Data provided >>
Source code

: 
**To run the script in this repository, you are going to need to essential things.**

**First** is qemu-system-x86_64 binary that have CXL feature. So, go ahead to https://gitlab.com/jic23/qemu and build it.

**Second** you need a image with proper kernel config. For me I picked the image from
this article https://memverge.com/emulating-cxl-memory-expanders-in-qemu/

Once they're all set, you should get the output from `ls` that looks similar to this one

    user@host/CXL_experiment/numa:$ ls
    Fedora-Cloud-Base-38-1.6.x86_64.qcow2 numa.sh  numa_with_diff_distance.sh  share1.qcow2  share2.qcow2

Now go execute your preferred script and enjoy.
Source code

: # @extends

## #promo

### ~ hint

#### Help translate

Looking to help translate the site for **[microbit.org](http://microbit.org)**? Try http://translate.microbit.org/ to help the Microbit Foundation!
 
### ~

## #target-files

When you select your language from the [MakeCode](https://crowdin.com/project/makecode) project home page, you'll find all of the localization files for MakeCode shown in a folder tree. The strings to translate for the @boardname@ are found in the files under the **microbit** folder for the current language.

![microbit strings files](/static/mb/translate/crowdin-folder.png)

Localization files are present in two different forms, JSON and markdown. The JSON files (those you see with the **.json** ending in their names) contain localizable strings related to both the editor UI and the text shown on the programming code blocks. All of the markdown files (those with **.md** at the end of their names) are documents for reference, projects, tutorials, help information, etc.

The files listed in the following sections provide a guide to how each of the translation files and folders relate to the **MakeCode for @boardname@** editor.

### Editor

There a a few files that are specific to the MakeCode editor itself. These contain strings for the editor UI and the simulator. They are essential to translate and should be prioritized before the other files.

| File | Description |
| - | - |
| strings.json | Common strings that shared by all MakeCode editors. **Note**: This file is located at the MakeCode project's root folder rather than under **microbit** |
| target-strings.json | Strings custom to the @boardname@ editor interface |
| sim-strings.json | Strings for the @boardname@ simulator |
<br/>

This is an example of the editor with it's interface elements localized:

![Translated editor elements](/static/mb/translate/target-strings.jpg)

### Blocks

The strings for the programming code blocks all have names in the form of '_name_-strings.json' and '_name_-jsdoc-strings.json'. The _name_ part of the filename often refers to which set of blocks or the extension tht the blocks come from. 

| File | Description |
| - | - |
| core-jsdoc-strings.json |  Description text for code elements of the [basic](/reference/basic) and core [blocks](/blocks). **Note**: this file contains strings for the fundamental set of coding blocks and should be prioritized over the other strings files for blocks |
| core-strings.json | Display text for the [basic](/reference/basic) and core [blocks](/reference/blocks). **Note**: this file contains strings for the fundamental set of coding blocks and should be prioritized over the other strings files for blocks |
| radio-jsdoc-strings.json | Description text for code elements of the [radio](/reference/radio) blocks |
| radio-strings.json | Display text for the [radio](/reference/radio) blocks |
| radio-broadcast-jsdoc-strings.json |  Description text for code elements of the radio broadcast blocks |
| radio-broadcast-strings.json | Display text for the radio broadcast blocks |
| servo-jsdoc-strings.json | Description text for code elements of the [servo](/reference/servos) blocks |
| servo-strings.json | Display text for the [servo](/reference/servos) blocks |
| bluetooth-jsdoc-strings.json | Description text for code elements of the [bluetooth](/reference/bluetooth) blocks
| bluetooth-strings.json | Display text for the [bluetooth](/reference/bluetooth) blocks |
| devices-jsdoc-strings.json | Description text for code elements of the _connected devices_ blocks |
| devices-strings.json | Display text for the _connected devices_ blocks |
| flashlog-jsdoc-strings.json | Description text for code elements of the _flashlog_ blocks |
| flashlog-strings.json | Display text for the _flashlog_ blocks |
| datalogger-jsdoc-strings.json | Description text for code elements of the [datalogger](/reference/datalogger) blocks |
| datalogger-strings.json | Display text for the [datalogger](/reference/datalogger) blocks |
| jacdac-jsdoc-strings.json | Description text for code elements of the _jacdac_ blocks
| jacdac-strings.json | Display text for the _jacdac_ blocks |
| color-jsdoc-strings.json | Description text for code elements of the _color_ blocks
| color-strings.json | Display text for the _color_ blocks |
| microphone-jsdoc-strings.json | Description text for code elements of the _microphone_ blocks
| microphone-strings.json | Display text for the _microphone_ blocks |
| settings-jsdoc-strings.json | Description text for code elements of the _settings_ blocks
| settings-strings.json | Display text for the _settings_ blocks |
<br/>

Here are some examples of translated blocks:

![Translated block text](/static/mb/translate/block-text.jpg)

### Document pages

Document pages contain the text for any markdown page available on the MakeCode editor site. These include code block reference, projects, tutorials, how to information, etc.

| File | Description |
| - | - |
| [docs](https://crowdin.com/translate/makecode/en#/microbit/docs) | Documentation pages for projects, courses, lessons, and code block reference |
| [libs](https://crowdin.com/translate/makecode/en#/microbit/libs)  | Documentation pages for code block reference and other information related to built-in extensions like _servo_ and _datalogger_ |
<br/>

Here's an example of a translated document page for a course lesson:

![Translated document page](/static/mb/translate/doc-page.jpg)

Your objective >> The whole listing above needs to be reproduced exactly.

Task solution >>
Source code

: 
**To run the script in this repository, you are going to need to essential things.**

**First** is qemu-system-x86_64 binary that have CXL feature. So, go ahead to https://gitlab.com/jic23/qemu and build it.

**Second** you need a image with proper kernel config. For me I picked the image from
this article https://memverge.com/emulating-cxl-memory-expanders-in-qemu/

Once they're all set, you should get the output from `ls` that looks similar to this one

    user@host/CXL_experiment/numa:$ ls
    Fedora-Cloud-Base-38-1.6.x86_64.qcow2 numa.sh  numa_with_diff_distance.sh  share1.qcow2  share2.qcow2

Now go execute your preferred script and enjoy.
Source code

: # @extends

## #promo

### ~ hint

#### Help translate

Looking to help translate the site for **[microbit.org](http://microbit.org)**? Try http://translate.microbit.org/ to help the Microbit Foundation!
 
### ~

## #target-files

When you select your language from the [MakeCode](https://crowdin.com/project/makecode) project home page, you'll find all of the localization files for MakeCode shown in a folder tree. The strings to translate for the @boardname@ are found in the files under the **microbit** folder for the current language.

![microbit strings files](/static/mb/translate/crowdin-folder.png)

Localization files are present in two different forms, JSON and markdown. The JSON files (those you see with the **.json** ending in their names) contain localizable strings related to both the editor UI and the text shown on the programming code blocks. All of the markdown files (those with **.md** at the end of their names) are documents for reference, projects, tutorials, help information, etc.

The files listed in the following sections provide a guide to how each of the translation files and folders relate to the **MakeCode for @boardname@** editor.

### Editor

There a a few files that are specific to the MakeCode editor itself. These contain strings for the editor UI and the simulator. They are essential to translate and should be prioritized before the other files.

| File | Description |
| - | - |
| strings.json | Common strings that shared by all MakeCode editors. **Note**: This file is located at the MakeCode project's root folder rather than under **microbit** |
| target-strings.json | Strings custom to the @boardname@ editor interface |
| sim-strings.json | Strings for the @boardname@ simulator |
<br/>

This is an example of the editor with it's interface elements localized:

![Translated editor elements](/static/mb/translate/target-strings.jpg)

### Blocks

The strings for the programming code blocks all have names in the form of '_name_-strings.json' and '_name_-jsdoc-strings.json'. The _name_ part of the filename often refers to which set of blocks or the extension tht the blocks come from. 

| File | Description |
| - | - |
| core-jsdoc-strings.json |  Description text for code elements of the [basic](/reference/basic) and core [blocks](/blocks). **Note**: this file contains strings for the fundamental set of coding blocks and should be prioritized over the other strings files for blocks |
| core-strings.json | Display text for the [basic](/reference/basic) and core [blocks](/reference/blocks). **Note**: this file contains strings for the fundamental set of coding blocks and should be prioritized over the other strings files for blocks |
| radio-jsdoc-strings.json | Description text for code elements of the [radio](/reference/radio) blocks |
| radio-strings.json | Display text for the [radio](/reference/radio) blocks |
| radio-broadcast-jsdoc-strings.json |  Description text for code elements of the radio broadcast blocks |
| radio-broadcast-strings.json | Display text for the radio broadcast blocks |
| servo-jsdoc-strings.json | Description text for code elements of the [servo](/reference/servos) blocks |
| servo-strings.json | Display text for the [servo](/reference/servos) blocks |
| bluetooth-jsdoc-strings.json | Description text for code elements of the [bluetooth](/reference/bluetooth) blocks
| bluetooth-strings.json | Display text for the [bluetooth](/reference/bluetooth) blocks |
| devices-jsdoc-strings.json | Description text for code elements of the _connected devices_ blocks |
| devices-strings.json | Display text for the _connected devices_ blocks |
| flashlog-jsdoc-strings.json | Description text for code elements of the _flashlog_ blocks |
| flashlog-strings.json | Display text for the _flashlog_ blocks |
| datalogger-jsdoc-strings.json | Description text for code elements of the [datalogger](/reference/datalogger) blocks |
| datalogger-strings.json | Display text for the [datalogger](/reference/datalogger) blocks |
| jacdac-jsdoc-strings.json | Description text for code elements of the _jacdac_ blocks
| jacdac-strings.json | Display text for the _jacdac_ blocks |
| color-jsdoc-strings.json | Description text for code elements of the _color_ blocks
| color-strings.json | Display text for the _color_ blocks |
| microphone-jsdoc-strings.json | Description text for code elements of the _microphone_ blocks
| microphone-strings.json | Display text for the _microphone_ blocks |
| settings-jsdoc-strings.json | Description text for code elements of the _settings_ blocks
| settings-strings.json | Display text for the _settings_ blocks |
<br/>

Here are some examples of translated blocks:

![Translated block text](/static/mb/translate/block-text.jpg)

### Document pages

Document pages contain the text for any markdown page available on the MakeCode editor site. These include code block reference, projects, tutorials, how to information, etc.

| File | Description |
| - | - |
| [docs](https://crowdin.com/translate/makecode/en#/microbit/docs) | Documentation pages for projects, courses, lessons, and code block reference |
| [libs](https://crowdin.com/translate/makecode/en#/microbit/libs)  | Documentation pages for code block reference and other information related to built-in extensions like _servo_ and _datalogger_ |
<br/>

Here's an example of a translated document page for a course lesson:

![Translated document page](/static/mb/translate/doc-page.jpg)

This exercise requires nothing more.